BasisBijbel

Deuteronomium 1:7-19 BasisBijbel (BB)

7. Keer om en ga naar de bergen van de Amorieten en alle andere volken die daar wonen: in de vlakte, op de bergen, in het dal, in het Zuiderland en langs de zeekust, het hele land van de Kanaänieten, en de Libanon, tot aan de grote rivier de Eufraat.

8. Dat is het land dat Ik aan jullie ga geven. Trek het binnen en verover het. Ik heb aan jullie voorvaders Abraham, Izaäk en Jakob gezworen dat Ik dat land aan hen en hun familie ná hen zou geven.'

9. In die tijd zei ik tegen jullie: 'Ik kan het niet aan om alléén voor jullie te zorgen.

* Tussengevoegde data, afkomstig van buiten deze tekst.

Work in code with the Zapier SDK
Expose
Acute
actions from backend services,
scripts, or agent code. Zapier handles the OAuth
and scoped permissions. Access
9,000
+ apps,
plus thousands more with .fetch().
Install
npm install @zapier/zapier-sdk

10. Want jullie Heer God heeft jullie tot een groot volk gemaakt. Jullie zijn zo ontelbaar geworden als de sterren aan de hemel.

11. En ik hoop dat de Heer, de God van jullie voorvaders [ Abraham, Izaäk en Jakob ], jullie volk nog eens duizend keer zo groot zal maken als nu. En dat Hij goed voor jullie zal zijn, zoals Hij heeft beloofd.

12. Jullie zijn een groot volk geworden. Daardoor kan ik onmogelijk alléén jullie helpen met jullie problemen en rechtszaken.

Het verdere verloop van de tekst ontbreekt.